Recycling is best way to deal with rubbish, says EU By Tim King
Electronic Telegraph Saturday 29 March 1997 Issue 673
RECYCLING rubbish is far cheaper than burning or burying it, according to a study prepared for the European Commission which could shape the way we dispose of waste in the next century.
The report is being seized upon by environmentalists as evidence that the Government and local councils should do more to encourage people to recycle rubbish.
At present the amount of encouragement householders are given to recycle rather than dump depends on local council policy. Some London councils such as Wandsworth and Richmond upon Thames have very active recycling programmes encouraging people to recycle paper, glass and cans and providing different coloured bags for varied items. Top of the recycling league is Weymouth and Portland in Dorset where 21.9 per cent of rubbish is recycled.
The report being used by EC officials to draft a new landfill directive shows that the economic and environmental costs of incinerating waste by 2001 are expected to be £104 to £120 per ton of household waste, compared with the cost of landfill at £65 to £75 per ton.
The figures were prepared for the European Commission by the economist David Pierce and Coopers & Lybrand, who analysed both the economic and environmental costs of each method of waste treatment.

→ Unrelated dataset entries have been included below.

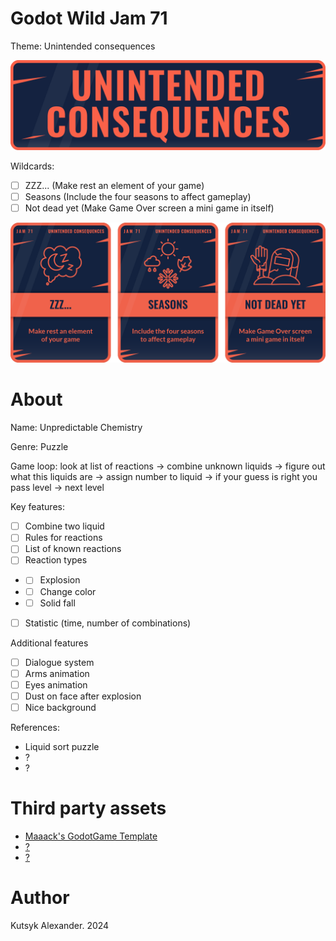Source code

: # Godot Wild Jam 71

Theme: Unintended consequences

![Theme](theme.png)

Wildcards:

- [ ] ZZZ... (Make rest an element of your game)
- [ ] Seasons (Include the four seasons to affect gameplay)
- [ ] Not dead yet (Make Game Over screen a mini game in itself)

![Wildcards](wildcards.png)

# About

Name: Unpredictable Chemistry

Genre: Puzzle

Game loop: look at list of reactions -> combine unknown liquids -> figure out what this liquids are -> assign number to liquid -> if your guess is right you pass level -> next level

Key features:
- [ ] Combine two liquid
- [ ] Rules for reactions
- [ ] List of known reactions
- [ ] Reaction types
- - [ ] Explosion
- - [ ] Change color
- - [ ] Solid fall
- [ ] Statistic (time, number of combinations)

Additional features
- [ ] Dialogue system
- [ ] Arms animation
- [ ] Eyes animation
- [ ] Dust on face after explosion
- [ ] Nice background

References:
- Liquid sort puzzle
- ?
- ?

# Third party assets

- [Maaack's GodotGame Template](https://github.com/Maaack/Godot-Game-Template/blob/main-gwj/README.md)
- [?]()
- [?]()

# Author

Kutsyk Alexander. 2024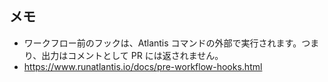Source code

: ## メモ

- ワークフロー前のフックは、Atlantis コマンドの外部で実行されます。つまり、出力はコメントとして PR には返されません。
- https://www.runatlantis.io/docs/pre-workflow-hooks.html
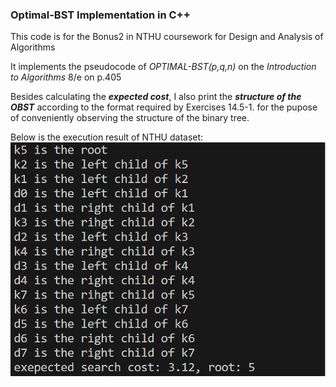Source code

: ### Optimal-BST Implementation in C++ 


This code is for the Bonus2 in NTHU coursework for Design and Analysis of Algorithms

It implements the pseudocode of *OPTIMAL-BST(p,q,n)* on the *Introduction to Algorithms* 8/e on p.405 

Besides calculating the ***expected cost***, I also print the ***structure of the OBST*** according to the format required by Exercises 14.5-1. for the pupose of
conveniently observing the structure of the binary tree.



Below is the execution result of NTHU dataset:
![Alt text](exec_result.png)

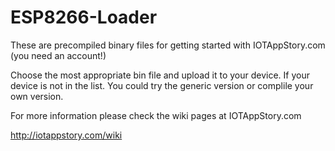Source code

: # ESP8266-Loader
These are precompiled binary files for getting started with IOTAppStory.com (you need an account!)

Choose the most appropriate bin file and upload it to your device. If your device is not in the list. You could try the generic version or complile your own version.

For more information please check the wiki pages at IOTAppStory.com

http://iotappstory.com/wiki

According to Friends of the Earth, who are fighting proposals for new incinerators in towns across the country, the report should be used to encourage more recycling.
The London borough of Sutton has set a target of recycling 50 per cent of household waste by 2001 and 80 per cent by 2006. Friends of the Earth wants all authorities to set a target of 80 per cent by 2010. Friends of the Earth supports these initiatives but is concerned that political parties are not paying enough attention to the issue. The Conservative manifesto, for example, sets a desired target of only 25 per cent.
Mike Childs, a Friends of the Earth spokesman, said councils should not be allowed to continue with "pathetically low rates of waste being recycled. There seems to be a number of local authorities that have shut themselves away for the last 10 years," he added. "They think they can carry on with the bad old ways of collecting rubbish and either burying it in a hole or burning it."
The study concludes that recycling is the best option for metals and glass. There are fewer benefits from paper and textiles and the smallest environmental benefits from recycling rigid plastic.
The benefits from recycling vary across the European Community because of variations in transport costs, energy savings and the mix of recycled products, but in all countries, recycling offers "significant environmental benefits", the study says.
Next week London receives its first allocation of £12 million from the Environment Department to develop kerbside recycling. It will pay for collection boxes, for specialist trucks to take the separate items of waste, and for some recycling treatment sites.
The project to develop recycling in 30 London boroughs is being run by London Pride, a consortium of local and central government, business and community groups.
Keith Collins, of the London Pride Waste Recycling Programme, said that in two to three years the proportion of domestic waste which was recycled would be lifted from the current average of five per cent to more than 25 per cent. He predicted that by the autumn there would be 12 London boroughs with kerbside collections.
The wheely-bins which have displaced the traditional dustbin or rubbish sack actually encourage people to throw more away. A survey commissioned by the Environment Agency showed that homes whose rubbish was collected in plastic sacks produced only two thirds as much rubbish as homes with wheely-bins.